任意売却の注意点
任意売却と競売は対になる言葉です。
競売は国による強制的な手続きですが、裁判所の介入なしに担保権付き不動産を売却するのが任意売却です。
担保権付き不動産を買っても、担保権者が担保権を実行すると競売になります。
せっかく、お金を出して買ったのに競売されるおそれがあるとなると、担保権付き不動産を買おうという人など現れないのが通常です。
つまり、担保権付きのままでは不動産は売れません。
このようなとき、債権者や抵当権者の合意を得て不動産を売り、返済しきれなかった部分は残したままで担保権は解除してもらう方法が任意売却なのです。
よって、任意売却では売買による名義変更と同時に抵当権等の担保権も抹消されるので、買主は担保が付いていないきれいな不動産を購入することができるわけです。
なお、任意売却では担保はすべて抹消されますが、借金自体がすべてなくなるわけではありません。
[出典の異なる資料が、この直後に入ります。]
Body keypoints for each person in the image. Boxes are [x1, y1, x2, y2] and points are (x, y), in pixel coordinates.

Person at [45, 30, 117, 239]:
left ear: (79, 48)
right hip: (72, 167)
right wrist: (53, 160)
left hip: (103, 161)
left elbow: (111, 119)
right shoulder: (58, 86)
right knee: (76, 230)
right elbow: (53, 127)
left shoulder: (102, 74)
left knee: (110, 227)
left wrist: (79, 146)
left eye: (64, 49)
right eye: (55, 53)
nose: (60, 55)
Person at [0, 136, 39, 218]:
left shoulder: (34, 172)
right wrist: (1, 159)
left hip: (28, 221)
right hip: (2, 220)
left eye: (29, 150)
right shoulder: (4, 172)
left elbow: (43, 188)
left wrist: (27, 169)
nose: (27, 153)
これは、どういうことかといいますと、たとえば住宅ローンの残りが2000万円あったとして、任意売却によって1500万円を金融機関に支払うことができたとします。
金融機関とすれば、借金の残りは500万円あるのですが、競売になった場合には1500万円も回収することはできないだろうという見立ての上で任意売却による担保の抹消には応じた次第ですが、
残った500万円の住宅ローンまで放棄してくれたわけではないので、これについては法的にも支払義務が残ってしまうわけです。
では、この残った住宅ローンについてはどうすればよいのかという話になりますが、これについてはいくつか方法があります。
もし、残った住宅ローンが多額で支払いができそうになければ、いっそのこと自己破産をしてしまうというのも一つの選択肢です。
また、自己破産を選択できない理由があるのであれば、個人再生をして返済していくということも考えられます。
自己破産や個人再生をしたくないということであれば、残った住宅ローンについて債権回収会社と分割返済の和解交渉をしてみることになります。
いずれにせよ、任意売却をしたからといって売却代金代金で支払いきれなかった分まで借金がなくなるわけではないというところがポイントです。